Солевар уважительно подносит палец к правому виску, подражая тому, как отдают друг другу честь военные. Потом, выплюнув свою жвачку, со спокойным достоинством направляется к лодке. Задание выполнено. Его величество король, томящийся в неволе, у лягушатников в плену или где он там, может быть доволен им. За Фелипе дело не станет. В этот миг кто-то пробегает мимо. Это флотский унтер-офицер в сильно поношенном, заплатанном на локтях мундире, с двумя пистолетами за поясом. Очень торопится.
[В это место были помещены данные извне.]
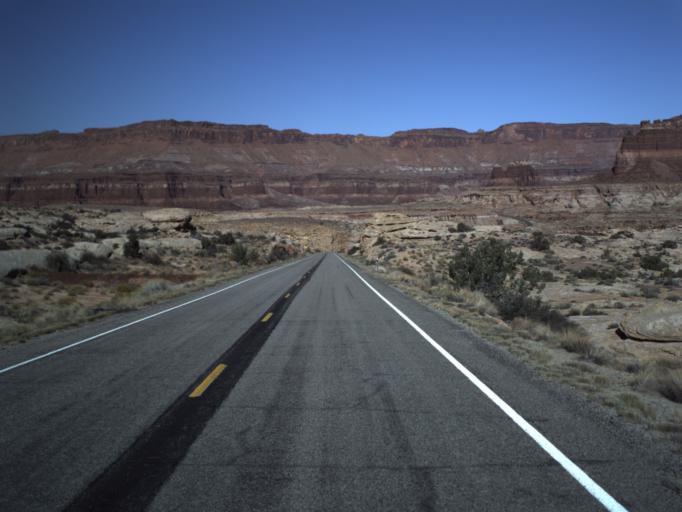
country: US
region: Utah
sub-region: San Juan County
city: Blanding
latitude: 37.8829
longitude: -110.3596
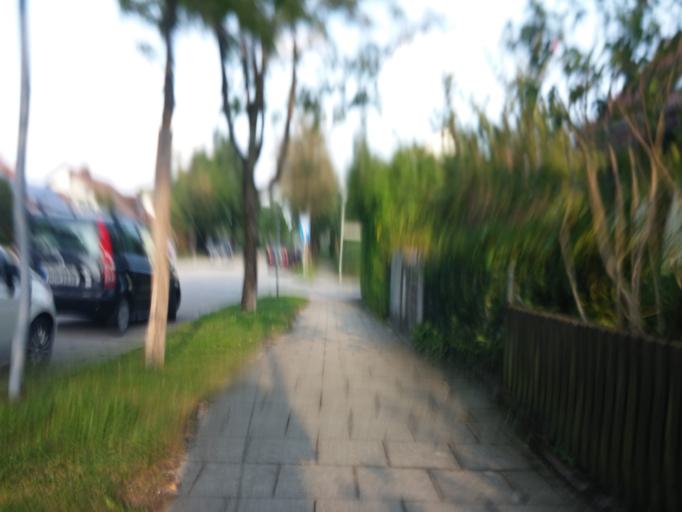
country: DE
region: Bavaria
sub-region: Upper Bavaria
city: Kirchheim bei Muenchen
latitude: 48.1636
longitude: 11.7646
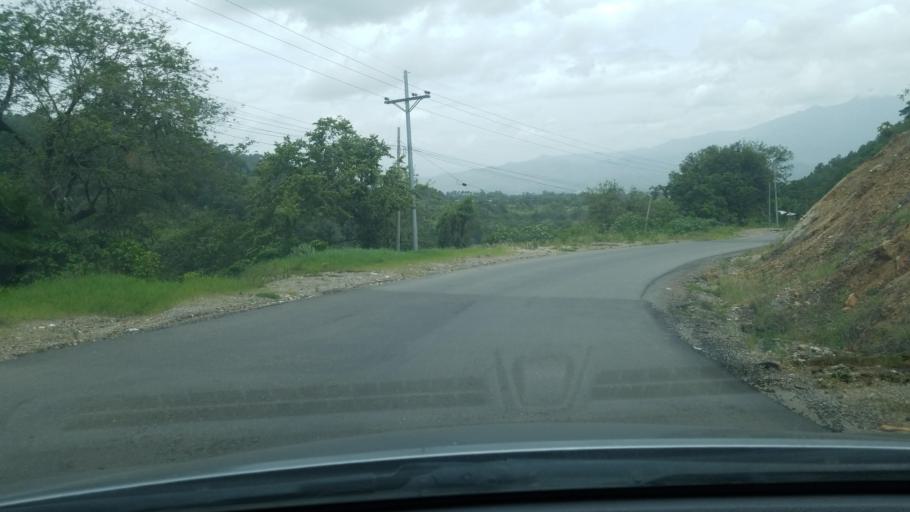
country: HN
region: Copan
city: Ojos de Agua
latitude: 14.6738
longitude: -88.8308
– Шевелись! Уходим! Сейчас рванет!..
Прежде чем Мохарра успевает догадаться, о чем идет речь, позади раздается оглушительный грохот, и взрывная волна догоняет его – ощущение такое, будто кто-то что есть мочи врезал ладонью по спине меж лопаток. В испуге и смятении оборачивается и видит, как над землей вырастает огромный гриб черного дыма, от которого летят во все стороны горящие обломки досок, бревен, фашин. Саперы только что подняли на воздух французский пороховой склад в Монтекорто.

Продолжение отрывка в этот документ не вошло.